Youlong YANG received his B.S. and M.S. in Mathematics from Shaanxi Normal University, Xi’an, China in 1990 and 1993 respectively, and Ph.D. in System Engineering from Northwester Polytechnical University, Xi’an,China in 2003. Since 2004, he has been an associate professor at the School of Science, Xidian University, Xi’an,China. His research interests include Bayesian networks, intelligent optimization theory and evolutionary algorithms.

Yan WU received her B.S. in Mathematics from Shaanxi Normal University, Xi’an, Shaanxi Province of China in 1993. Since 2004, she has been a senior lecturer Faculty of Application Mathematics at the School of Science, Xidian University, Xi’an, Shaanxi Province of China. Her research interests include optimization theory and its application, evolutionary algorithms and graph model.

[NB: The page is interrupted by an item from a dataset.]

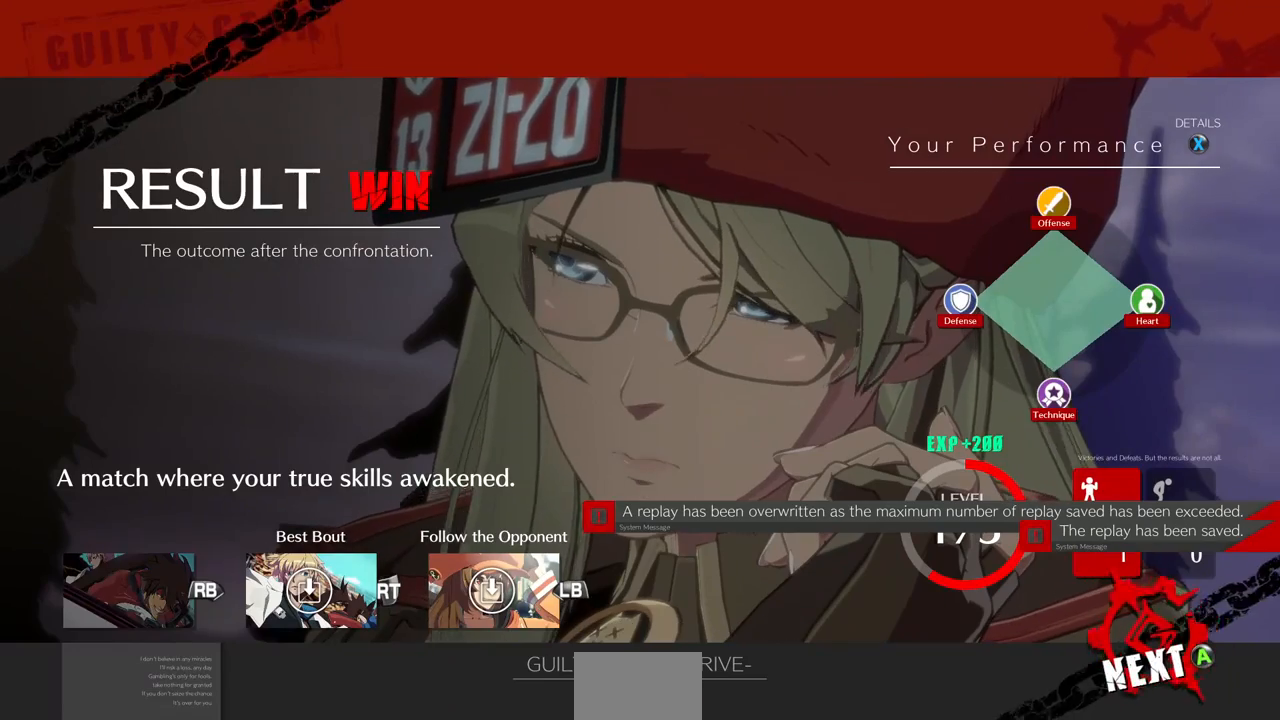
{"dt_ms": 520, "buttons": [], "events": [[80, "CROSS", "up"], [160, "CROSS", "down"], [280, "CROSS", "up"], [360, "CROSS", "down"], [520, "CROSS", "up"]]}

Sanyang LIU received his B.S. in Mathematics from Shaanxi Normal University, Xi’an, China in 1981, M.S. in Applied Mathematics from Xidian University, Xi’an, China in 1984, and Ph.D. in Computational Mathematics from Xi’an Jiaotong University, Xi’an, China in 1989. He is a professor and chairman of the School of Science, Xidian University. His research interests include modern analysis, optimization theory and algorithms.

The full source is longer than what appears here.